What you will do:
All the lines below need to be output exactly, apart from any images.

Records:
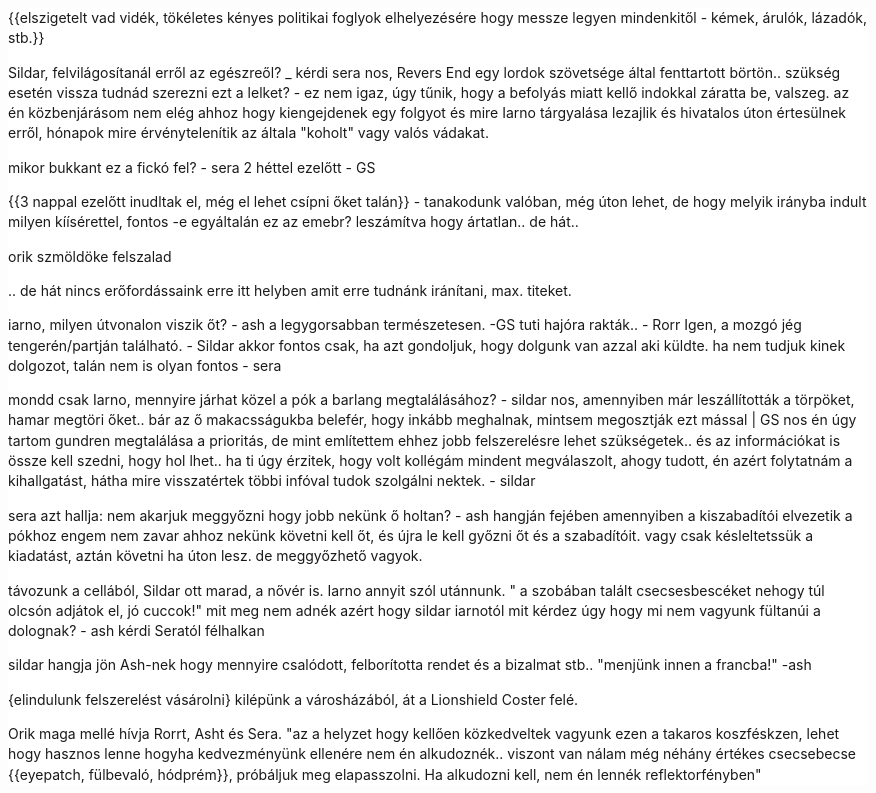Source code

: {{elszigetelt vad vidék, tökéletes kényes politikai foglyok elhelyezésére hogy messze legyen mindenkitől - kémek, árulók, lázadók, stb.}}

Sildar, felvilágosítanál erről az egészreől? _ kérdi sera
nos, Revers End egy lordok szövetsége által fenttartott börtön.. 
szükség esetén vissza tudnád szerezni ezt a lelket? - 
ez nem igaz, úgy tűnik, hogy a befolyás miatt kellő indokkal záratta be, valszeg. az én közbenjárásom nem elég ahhoz hogy kiengejdenek egy folgyot és mire Iarno tárgyalása lezajlik és hivatalos úton értesülnek erről, hónapok mire érvénytelenítik az általa "koholt" vagy valós vádakat.

mikor bukkant ez a fickó fel? - sera
2 héttel ezelőtt - GS

{{3 nappal ezelőtt inudltak el, még el lehet csípni őket talán}} - tanakodunk
valóban, még úton lehet, de hogy melyik irányba indult milyen kíísérettel, fontos -e egyáltalán ez az emebr? leszámítva hogy ártatlan.. de hát..

orik szmöldöke felszalad

.. de hát nincs erőfordássaink erre itt helyben amit erre tudnánk iránítani, max. titeket.

iarno, milyen útvonalon viszik őt? - ash
a legygorsabban természetesen. -GS
tuti hajóra rakták.. - Rorr
Igen,  a mozgó jég tengerén/partján található. - Sildar
akkor fontos csak, ha azt gondoljuk, hogy dolgunk van azzal aki küldte. ha nem tudjuk kinek dolgozot, talán nem is olyan fontos - sera

mondd csak Iarno, mennyire járhat közel a pók a barlang megtalálásához? - sildar
nos, amennyiben már leszállították a törpöket, hamar megtöri őket.. bár az ő makacsságukba belefér, hogy inkább meghalnak, mintsem megosztják ezt mással | GS
nos én úgy tartom gundren megtalálása a prioritás, de mint említettem ehhez jobb felszerelésre lehet szükségetek.. és az információkat is össze kell szedni, hogy hol lhet.. ha ti úgy érzitek, hogy volt kollégám mindent megválaszolt, ahogy tudott, én azért folytatnám a kihallgatást, hátha mire visszatértek többi infóval tudok szolgálni nektek. - sildar

sera azt hallja: nem akarjuk meggyőzni hogy jobb nekünk ő holtan?  - ash hangján fejében
amennyiben a kiszabadítói elvezetik a pókhoz engem nem zavar
ahhoz nekünk követni kell őt, és újra le kell győzni őt és a szabadítóit.
vagy csak késleltetssük a kiadatást, aztán követni ha úton lesz. de meggyőzhető vagyok.

távozunk a cellából, Sildar ott marad, a nővér is. Iarno annyit szól utánnunk.
" a szobában talált csecsesbescéket nehogy túl olcsón adjátok el, jó cuccok!"
mit meg nem adnék azért hogy sildar iarnotól mit kérdez úgy hogy mi nem vagyunk fültanúi a dolognak? - ash kérdi Seratól félhalkan

sildar hangja jön Ash-nek hogy mennyire csalódott, felborította rendet és a bizalmat stb..
"menjünk innen a francba!"  -ash

{elindulunk felszerelést vásárolni}
kilépünk a városházából, át a Lionshield Coster felé.

Orik maga mellé hívja Rorrt, Asht és Sera.
"az a helyzet hogy kellően közkedveltek vagyunk ezen a takaros koszféskzen, lehet hogy hasznos lenne hogyha kedvezményünk ellenére nem én alkudoznék.. viszont van nálam még néhány értékes csecsebecse {{eyepatch, fülbevaló, hódprém}}, próbáljuk meg elapasszolni. Ha alkudozni kell, nem én lennék reflektorfényben"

Result of this exercise:
Source code

: {{elszigetelt vad vidék, tökéletes kényes politikai foglyok elhelyezésére hogy messze legyen mindenkitől - kémek, árulók, lázadók, stb.}}

Sildar, felvilágosítanál erről az egészreől? _ kérdi sera
nos, Revers End egy lordok szövetsége által fenttartott börtön.. 
szükség esetén vissza tudnád szerezni ezt a lelket? - 
ez nem igaz, úgy tűnik, hogy a befolyás miatt kellő indokkal záratta be, valszeg. az én közbenjárásom nem elég ahhoz hogy kiengejdenek egy folgyot és mire Iarno tárgyalása lezajlik és hivatalos úton értesülnek erről, hónapok mire érvénytelenítik az általa "koholt" vagy valós vádakat.

mikor bukkant ez a fickó fel? - sera
2 héttel ezelőtt - GS

{{3 nappal ezelőtt inudltak el, még el lehet csípni őket talán}} - tanakodunk
valóban, még úton lehet, de hogy melyik irányba indult milyen kíísérettel, fontos -e egyáltalán ez az emebr? leszámítva hogy ártatlan.. de hát..

orik szmöldöke felszalad

.. de hát nincs erőfordássaink erre itt helyben amit erre tudnánk iránítani, max. titeket.

iarno, milyen útvonalon viszik őt? - ash
a legygorsabban természetesen. -GS
tuti hajóra rakták.. - Rorr
Igen,  a mozgó jég tengerén/partján található. - Sildar
akkor fontos csak, ha azt gondoljuk, hogy dolgunk van azzal aki küldte. ha nem tudjuk kinek dolgozot, talán nem is olyan fontos - sera

mondd csak Iarno, mennyire járhat közel a pók a barlang megtalálásához? - sildar
nos, amennyiben már leszállították a törpöket, hamar megtöri őket.. bár az ő makacsságukba belefér, hogy inkább meghalnak, mintsem megosztják ezt mással | GS
nos én úgy tartom gundren megtalálása a prioritás, de mint említettem ehhez jobb felszerelésre lehet szükségetek.. és az információkat is össze kell szedni, hogy hol lhet.. ha ti úgy érzitek, hogy volt kollégám mindent megválaszolt, ahogy tudott, én azért folytatnám a kihallgatást, hátha mire visszatértek többi infóval tudok szolgálni nektek. - sildar

sera azt hallja: nem akarjuk meggyőzni hogy jobb nekünk ő holtan?  - ash hangján fejében
amennyiben a kiszabadítói elvezetik a pókhoz engem nem zavar
ahhoz nekünk követni kell őt, és újra le kell győzni őt és a szabadítóit.
vagy csak késleltetssük a kiadatást, aztán követni ha úton lesz. de meggyőzhető vagyok.

távozunk a cellából, Sildar ott marad, a nővér is. Iarno annyit szól utánnunk.
" a szobában talált csecsesbescéket nehogy túl olcsón adjátok el, jó cuccok!"
mit meg nem adnék azért hogy sildar iarnotól mit kérdez úgy hogy mi nem vagyunk fültanúi a dolognak? - ash kérdi Seratól félhalkan

sildar hangja jön Ash-nek hogy mennyire csalódott, felborította rendet és a bizalmat stb..
"menjünk innen a francba!"  -ash

{elindulunk felszerelést vásárolni}
kilépünk a városházából, át a Lionshield Coster felé.

Orik maga mellé hívja Rorrt, Asht és Sera.
"az a helyzet hogy kellően közkedveltek vagyunk ezen a takaros koszféskzen, lehet hogy hasznos lenne hogyha kedvezményünk ellenére nem én alkudoznék.. viszont van nálam még néhány értékes csecsebecse {{eyepatch, fülbevaló, hódprém}}, próbáljuk meg elapasszolni. Ha alkudozni kell, nem én lennék reflektorfényben"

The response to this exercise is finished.